Australia’s proposed koala haven faces logging threat

By Cordelia Hsu and Jill Gralow

SYDNEY (Reuters) – Nestled in old eucalyptus forests in Australia’s New South Wales region, an estimated 15% of the state’s dwindling koala population is set to win some protection from as early as 2025, but environmentalists say that might be too late.

    To shore up the habitat of these iconic Australian animals, the state government plans to merge 315,000 hectares (1,216 sq miles) of national park and public forest land into the Great Koala National Park (GKNP), covering an area twice the size of London.

Environmentalists and local forest advocates warn that the best koala feed trees could be gone by the time the park about 500 km (310 miles) north of Sydney is enlarged, due to increased native forest logging in the area.

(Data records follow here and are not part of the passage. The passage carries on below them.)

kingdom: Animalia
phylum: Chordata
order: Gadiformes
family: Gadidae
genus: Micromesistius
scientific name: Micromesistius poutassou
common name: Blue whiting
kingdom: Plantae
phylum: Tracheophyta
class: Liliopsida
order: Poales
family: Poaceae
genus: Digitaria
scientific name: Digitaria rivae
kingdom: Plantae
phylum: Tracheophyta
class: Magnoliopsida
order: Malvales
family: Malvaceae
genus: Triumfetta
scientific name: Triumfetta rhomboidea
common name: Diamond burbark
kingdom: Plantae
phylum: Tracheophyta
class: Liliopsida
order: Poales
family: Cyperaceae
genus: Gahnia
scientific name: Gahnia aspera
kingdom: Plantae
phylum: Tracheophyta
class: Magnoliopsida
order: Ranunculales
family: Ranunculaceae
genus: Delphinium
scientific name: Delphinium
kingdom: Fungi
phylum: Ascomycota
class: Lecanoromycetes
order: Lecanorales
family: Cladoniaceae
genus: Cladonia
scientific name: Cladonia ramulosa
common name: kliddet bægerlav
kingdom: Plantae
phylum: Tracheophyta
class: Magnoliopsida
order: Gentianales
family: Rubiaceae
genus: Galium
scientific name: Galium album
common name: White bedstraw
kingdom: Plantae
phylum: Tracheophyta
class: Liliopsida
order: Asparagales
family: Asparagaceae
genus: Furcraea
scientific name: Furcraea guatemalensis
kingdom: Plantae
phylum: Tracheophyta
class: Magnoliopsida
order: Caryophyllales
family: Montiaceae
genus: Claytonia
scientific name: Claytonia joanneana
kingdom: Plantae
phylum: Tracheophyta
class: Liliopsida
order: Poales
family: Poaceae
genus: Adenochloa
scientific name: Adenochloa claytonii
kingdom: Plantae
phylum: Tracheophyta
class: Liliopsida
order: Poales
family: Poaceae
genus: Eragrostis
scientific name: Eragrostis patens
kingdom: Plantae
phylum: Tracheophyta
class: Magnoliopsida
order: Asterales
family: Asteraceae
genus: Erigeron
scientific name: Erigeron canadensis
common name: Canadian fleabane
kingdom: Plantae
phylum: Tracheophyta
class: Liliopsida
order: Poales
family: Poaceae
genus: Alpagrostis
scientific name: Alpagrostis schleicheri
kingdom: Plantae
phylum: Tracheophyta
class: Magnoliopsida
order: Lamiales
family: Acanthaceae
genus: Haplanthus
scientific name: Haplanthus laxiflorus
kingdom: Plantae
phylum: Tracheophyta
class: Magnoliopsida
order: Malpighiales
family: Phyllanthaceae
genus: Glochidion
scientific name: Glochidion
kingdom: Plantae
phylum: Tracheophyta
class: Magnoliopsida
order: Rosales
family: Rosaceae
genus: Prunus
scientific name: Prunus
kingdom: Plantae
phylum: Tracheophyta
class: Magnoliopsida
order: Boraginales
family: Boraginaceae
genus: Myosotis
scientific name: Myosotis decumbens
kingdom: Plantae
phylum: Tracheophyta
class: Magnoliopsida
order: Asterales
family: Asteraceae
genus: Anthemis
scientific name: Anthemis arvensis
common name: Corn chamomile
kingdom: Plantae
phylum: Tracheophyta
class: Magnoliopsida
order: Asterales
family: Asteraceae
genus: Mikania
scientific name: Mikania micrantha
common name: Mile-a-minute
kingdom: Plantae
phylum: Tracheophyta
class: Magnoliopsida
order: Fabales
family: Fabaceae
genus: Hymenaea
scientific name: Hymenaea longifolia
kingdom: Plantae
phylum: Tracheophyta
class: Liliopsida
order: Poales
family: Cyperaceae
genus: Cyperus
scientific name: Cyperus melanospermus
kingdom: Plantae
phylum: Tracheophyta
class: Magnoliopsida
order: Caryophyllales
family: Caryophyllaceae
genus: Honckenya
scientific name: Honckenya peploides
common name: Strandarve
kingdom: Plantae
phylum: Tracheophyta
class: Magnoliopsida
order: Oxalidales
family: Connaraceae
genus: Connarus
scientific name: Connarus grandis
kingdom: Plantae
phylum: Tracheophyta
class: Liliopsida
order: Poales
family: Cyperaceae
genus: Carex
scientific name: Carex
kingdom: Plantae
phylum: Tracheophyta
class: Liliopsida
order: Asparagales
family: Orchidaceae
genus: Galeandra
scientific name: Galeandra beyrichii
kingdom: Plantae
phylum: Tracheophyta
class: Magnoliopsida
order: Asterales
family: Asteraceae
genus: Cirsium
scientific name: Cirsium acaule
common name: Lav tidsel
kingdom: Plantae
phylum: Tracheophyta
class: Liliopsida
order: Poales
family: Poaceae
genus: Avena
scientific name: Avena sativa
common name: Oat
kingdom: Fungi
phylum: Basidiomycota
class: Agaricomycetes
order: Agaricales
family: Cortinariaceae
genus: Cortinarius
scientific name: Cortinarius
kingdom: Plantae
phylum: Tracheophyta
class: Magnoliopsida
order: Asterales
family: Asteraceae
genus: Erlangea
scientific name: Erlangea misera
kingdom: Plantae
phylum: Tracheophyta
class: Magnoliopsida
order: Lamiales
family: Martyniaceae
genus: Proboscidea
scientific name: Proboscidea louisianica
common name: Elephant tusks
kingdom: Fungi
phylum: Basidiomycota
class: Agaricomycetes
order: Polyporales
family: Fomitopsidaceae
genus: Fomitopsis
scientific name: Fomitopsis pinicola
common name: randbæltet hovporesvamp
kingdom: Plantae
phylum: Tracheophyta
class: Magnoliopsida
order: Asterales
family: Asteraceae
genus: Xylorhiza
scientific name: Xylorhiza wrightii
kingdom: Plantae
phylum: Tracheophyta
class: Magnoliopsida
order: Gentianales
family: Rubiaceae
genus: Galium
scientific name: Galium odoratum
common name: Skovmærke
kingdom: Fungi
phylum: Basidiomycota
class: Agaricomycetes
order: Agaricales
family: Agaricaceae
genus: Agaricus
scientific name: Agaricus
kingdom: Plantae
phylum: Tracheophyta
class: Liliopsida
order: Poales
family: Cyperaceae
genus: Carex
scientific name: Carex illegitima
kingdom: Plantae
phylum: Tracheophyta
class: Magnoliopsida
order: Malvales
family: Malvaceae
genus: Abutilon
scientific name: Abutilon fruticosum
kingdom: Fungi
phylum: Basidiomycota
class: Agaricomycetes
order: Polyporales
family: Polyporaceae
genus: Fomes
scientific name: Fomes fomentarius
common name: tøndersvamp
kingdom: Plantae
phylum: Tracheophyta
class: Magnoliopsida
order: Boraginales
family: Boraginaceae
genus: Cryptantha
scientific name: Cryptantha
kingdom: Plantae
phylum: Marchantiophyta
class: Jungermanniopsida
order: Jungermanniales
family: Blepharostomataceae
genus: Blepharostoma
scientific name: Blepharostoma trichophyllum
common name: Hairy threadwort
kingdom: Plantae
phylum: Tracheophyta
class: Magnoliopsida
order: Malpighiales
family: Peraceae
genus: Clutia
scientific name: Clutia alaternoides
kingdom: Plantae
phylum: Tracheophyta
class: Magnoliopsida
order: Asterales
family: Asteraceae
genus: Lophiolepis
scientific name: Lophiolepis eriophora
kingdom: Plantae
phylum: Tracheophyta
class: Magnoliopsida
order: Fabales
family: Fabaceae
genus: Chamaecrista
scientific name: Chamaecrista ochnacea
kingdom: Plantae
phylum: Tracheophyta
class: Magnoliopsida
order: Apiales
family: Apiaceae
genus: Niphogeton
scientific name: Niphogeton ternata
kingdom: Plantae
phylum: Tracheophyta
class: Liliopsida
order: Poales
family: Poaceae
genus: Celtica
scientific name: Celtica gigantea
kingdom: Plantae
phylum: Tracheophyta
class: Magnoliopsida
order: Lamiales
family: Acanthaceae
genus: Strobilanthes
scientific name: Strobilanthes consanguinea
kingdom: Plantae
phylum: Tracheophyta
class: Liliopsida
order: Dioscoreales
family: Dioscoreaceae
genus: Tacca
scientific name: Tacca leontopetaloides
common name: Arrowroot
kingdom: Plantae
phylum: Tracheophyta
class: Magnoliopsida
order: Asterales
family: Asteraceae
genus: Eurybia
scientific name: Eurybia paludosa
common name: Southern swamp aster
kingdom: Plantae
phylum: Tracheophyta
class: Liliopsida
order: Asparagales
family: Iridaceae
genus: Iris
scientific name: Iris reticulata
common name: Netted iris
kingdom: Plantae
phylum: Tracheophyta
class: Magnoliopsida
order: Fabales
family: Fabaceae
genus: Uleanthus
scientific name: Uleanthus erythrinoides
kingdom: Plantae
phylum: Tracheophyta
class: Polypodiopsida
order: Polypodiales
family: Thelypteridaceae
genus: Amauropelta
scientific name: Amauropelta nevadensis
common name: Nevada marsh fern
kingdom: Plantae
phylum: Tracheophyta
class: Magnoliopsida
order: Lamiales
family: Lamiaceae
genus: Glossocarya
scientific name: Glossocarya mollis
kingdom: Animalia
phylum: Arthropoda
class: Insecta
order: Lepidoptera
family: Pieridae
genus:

    “There’s been a massive expansion and intensification of logging in some of the most bio-diverse areas of the Great Koala National Park,” said local forest advocate Mark Graham while sitting on a stump surrounded by recently harvested trees.

    “The harm that’s done here will take a long time to repair, and in some respects, it might never repair.”

    The koala was classified as endangered in New South Wales, Queensland and the Australian Capital Territory in 2022, with environmental groups estimating koalas could be extinct in the wild in New South Wales by 2050 if action wasn’t taken.

    According to Reuters calculations of data provided by the state’s Forestry Corporation, logging within the next six months inside the GKNP could roughly treble from levels seen in 2021-2022.

    Advocates and environmental groups want the state to ban logging in the entire proposed GKNP areas until plans are finalised. 

    “It doesn’t make sense,” said Stuart Blanch, an Australian conservation scientist from the World Wide Fund for Nature – Australia. “They should create the Great Koala National Park and while they do that, stop these koala feed trees being logged.”

    The state’s environment minister, Penny Sharpe, said the government was trying to get the GKNP in place as soon as possible, but cited a commitment to also work with the local community and industries.

    “We weren’t just going to press a stop, all together, straight away, without any plans for what happens with those communities and without a proper assessment of the forests,” Sharpe said.

    The state government said in September it halted logging in 106 koala hubs throughout state forests in the proposed park.

    These hubs, however, cover less than 5% of the forests being assessed for inclusion in the koala park.

    James Jooste, the CEO of Australian Forest Productions Association NSW, said the proposed park area is a key region for the logging industry.

“We can have both, a sustainable native forest industry and a Great Koala National Park,” he said.